Written by: Dave Cantrell
One of the most – if not the most – rewarding aspects of this music writing gig is building relationships over the years with this or that musician or band who you were not just aware of prior to scribbling the first word of your first piece but something of a keen admirer, of their work, their ethos, or, for want of a better phrase, just the way they go about things. For this writer, among the dozens that would fit in that subset, few – strike that; none – have been not just as steadily prolific but as ever-adventurous in their pursuits as Shimmy-Disc founder/primary driver Kramer (see here, and here, and here, and…), a statement that could likely go unsaid among many of our knowledgeable, ever-curious readers but needs saying anyway as a just-in-case safeguard for those few (and lucky; we can hardly fathom what a buzz of discovery it would be for the heretofore unaware) that are just now being tipped Kramer-ward but be forewarned, it can be a dizzying ride. And where’s that ride taking us this today? Well, teamed up here with deeply talented guitarist cohorts David Grubbs (Gastro del Sol, Bastro, Squirrel Bait and beyond) and the insanely prolific Wendy Eisenberg whose CV, beyond the eight full-lengths since 2017, runs through a host of crazy talented collaborators (Eugene Chadbourne, Morton Feldman, Sharron Krause, Brad Linde to name but a smidgen) in to a remarkable guitar trio with the slyly self-effacing name Squanderers (without the ‘The’ and derived, as it happens, from Grubbs’ full-length poem The Voice in the Headphones), it’s taking us to a place where excellence doesn’t merely dwell but runs a sublime riot over and through and beyond your ever-primed receptors into a place that, we can guarantee, you’ve never quite been before.

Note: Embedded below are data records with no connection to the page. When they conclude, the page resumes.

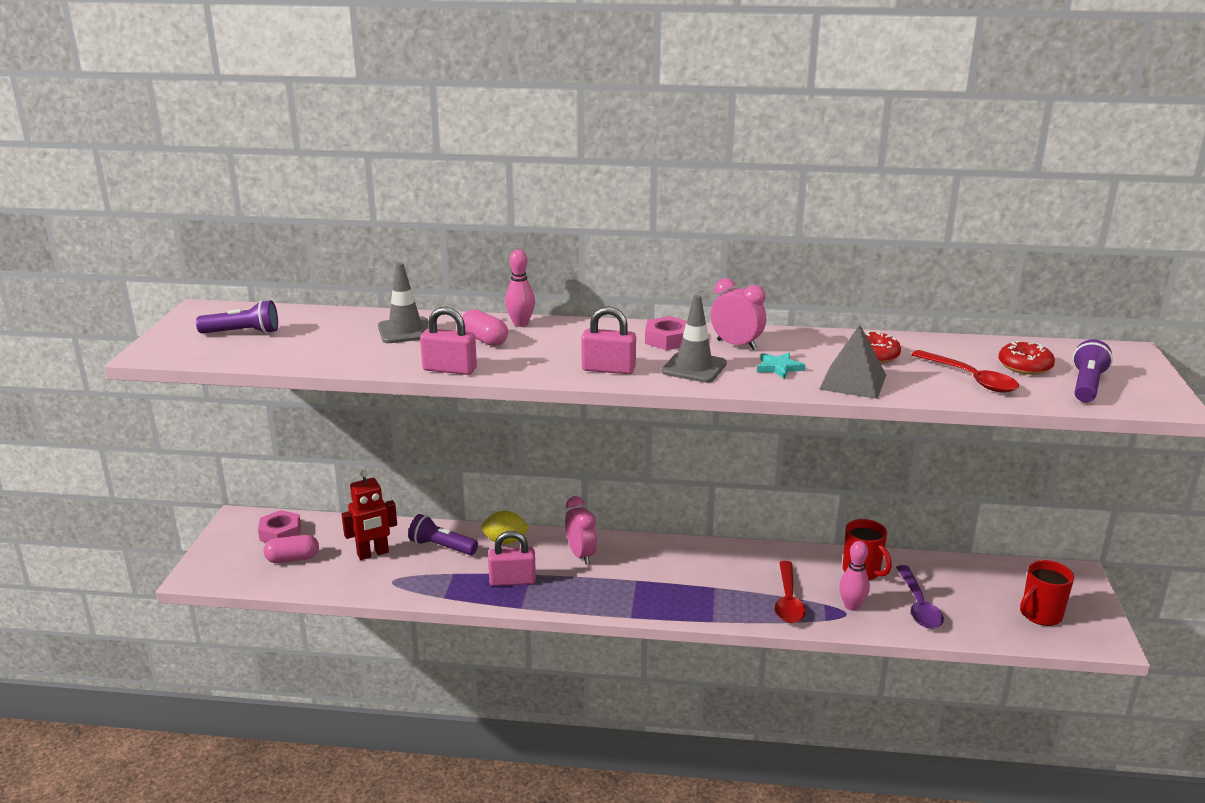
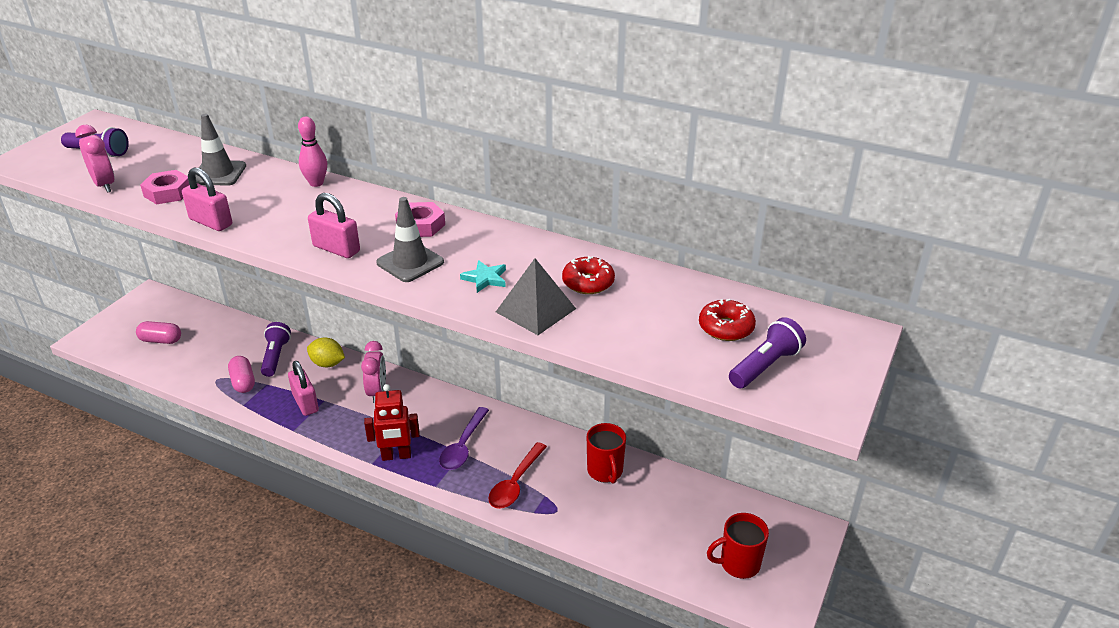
camera: 20 degrees right, 10 degrees up
pink nut [258,510,301,543] -> pink nut moved to [140,170,189,205]
red robot [342,470,397,560] -> red robot moved to [364,384,420,461]
purple flashlight [408,514,478,555] -> purple flashlight turned 45 degrees clockwise [261,322,291,377]
pink capsule [462,309,508,346] -> pink capsule moved to [228,356,255,393]
pink padlock [488,531,536,586] -> pink padlock turned 45 degrees clockwise [288,361,319,416]
pink clock [710,278,766,350] -> pink clock moved to [75,125,115,193]
pink bowling pin [839,541,870,611] -> none
purple spoon [896,565,944,629] -> purple spoon moved to [439,407,489,470]
red spoon [911,350,1019,392] -> none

Paired here, as has been Kramer’s habit for the last couple years or so, with another of his uniquely sublime pieces of ambient-cinema, this first preview from the three’s upcoming debut album If a Body Meet a Body (arriving via Shimmy-Disc November 22nd), if as indicative as it very likely is of the album as a whole, well, lucky us, this is going to be a fine fall after all, and that’s not even taking into account what are likely further video outings in the offing that will no doubt entrance our senses as much as the one we’re discussing today, a clip rich in a sort of bespoke, collagistic impressionism just as they all been which leads us to think that, if he’s not careful (and we say this only half-jokingly), the visual may soon begin to compete with his audio legacy.

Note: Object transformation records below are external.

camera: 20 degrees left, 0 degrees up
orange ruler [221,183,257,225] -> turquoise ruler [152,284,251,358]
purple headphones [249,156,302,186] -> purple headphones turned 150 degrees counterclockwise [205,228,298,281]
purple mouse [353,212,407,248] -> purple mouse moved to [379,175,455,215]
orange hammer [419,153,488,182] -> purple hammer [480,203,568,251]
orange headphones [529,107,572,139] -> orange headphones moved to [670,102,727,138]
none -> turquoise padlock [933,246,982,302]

Issuing forth with a seamless palimpsest quality that is often nearly unnoticeable as it shape-shifts from image to image (there’s an intuitive drive at play, it seems, a sense of transitions not so much designed as allowed to manifest out of the ether), leading the viewer to be more or less engulfed in a sepia-tinged yearning through which the track’s arrangement threads a path that’s as deft as it is allusive, which is to say the two elements manage to merge into an effortless sync like a couple of long-separated theoretical twins finally reunited (which isn’t to even mention the inclusion of numerous – and, to be honest, quite fascinating – excerpts out of literary history wherein the word ‘squanderer’ plays a central part. Brilliant bit of editing, that, to say nothing of how exhaustive that search had to have been. That, my fair reader, is an artist dedicated to his art, full stop). [photo: Mitch Rackin]

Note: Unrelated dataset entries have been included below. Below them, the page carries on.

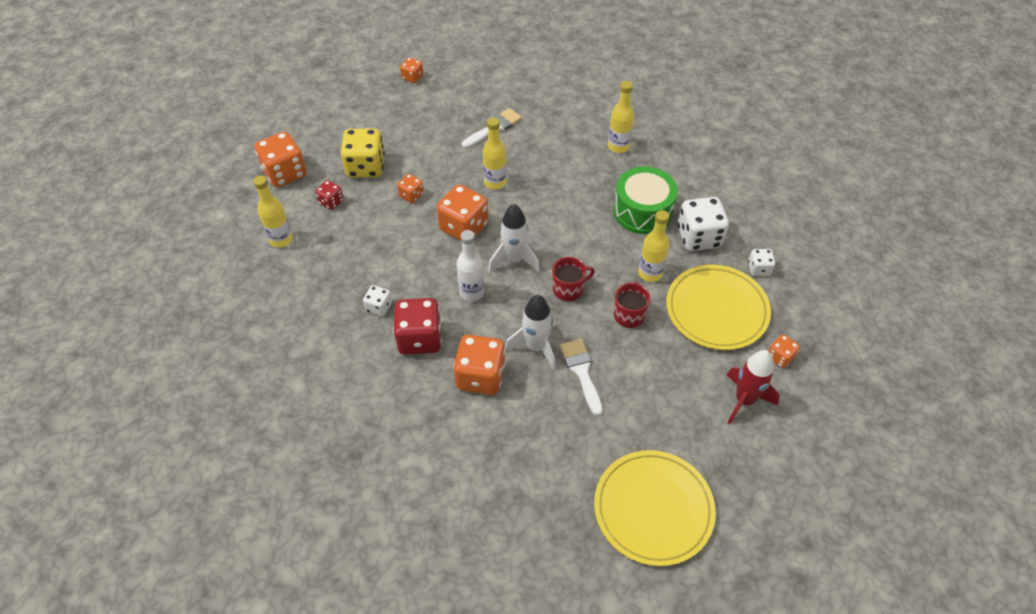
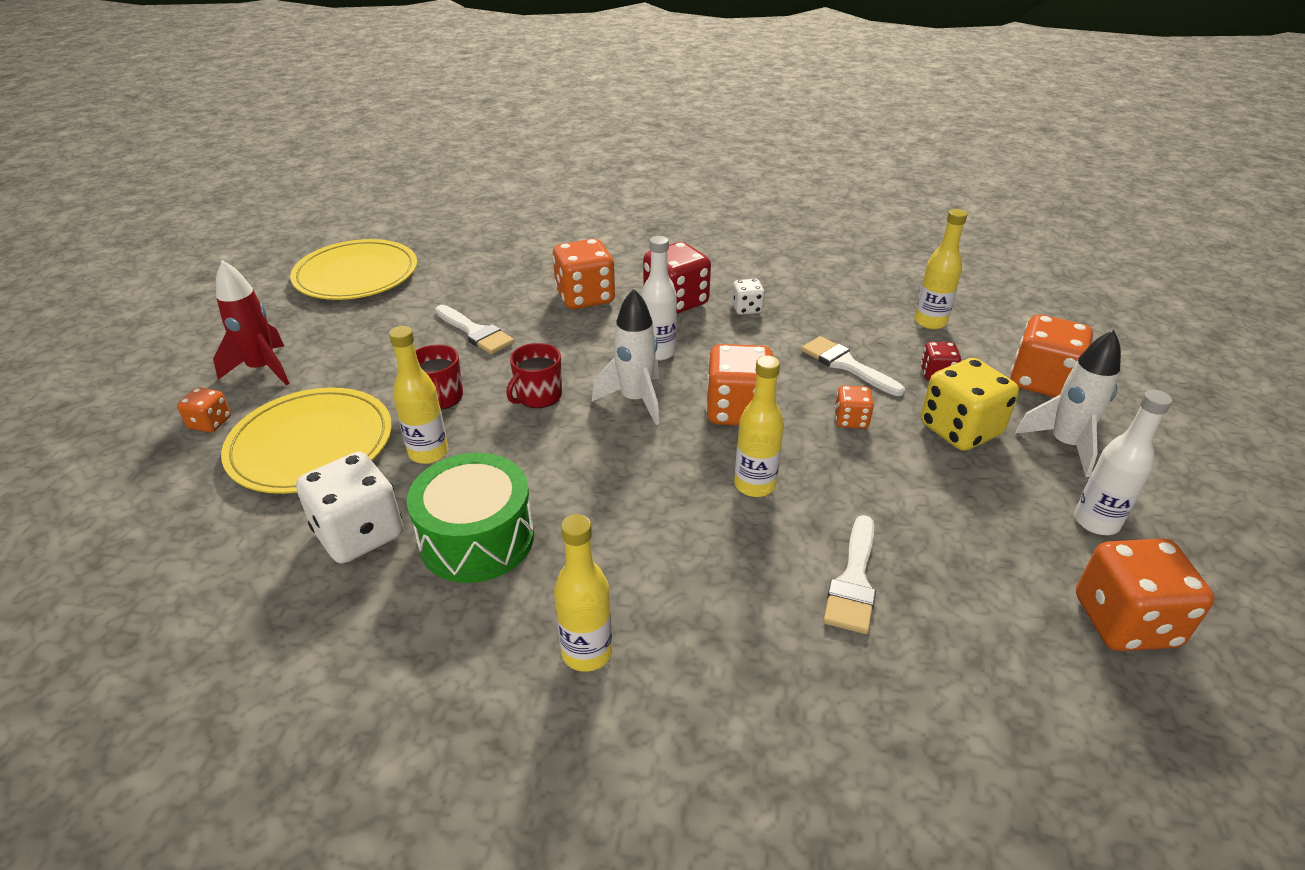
camera: 150 degrees right, 15 degrees down
orange dice [400,57,423,83] -> orange dice [1076,538,1215,651], size x1.92
white rocket [505,295,556,370] -> white rocket moved to [1015,330,1121,477]
white dice [748,249,775,276] -> none
none -> white brush [801,336,905,396]
none -> white bottle [1074,390,1172,535]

Overstated, you maybe say? Yes no. ‘Yes’ in that one is naturally moved toward metaphoric exaggeration when presented with efforts this, well, effortless and sublime, and, therefore, ‘no’ for the same reason. And anyway, watch/listen, that’s all that matters at the end of the day, at the end of the article, but be assured that what you see/hear won’t soon fade away. Dreams, or at least the most powerful ones, are meant to stay with us, accompany us on our rounds wherever they may take us. This one’s no different.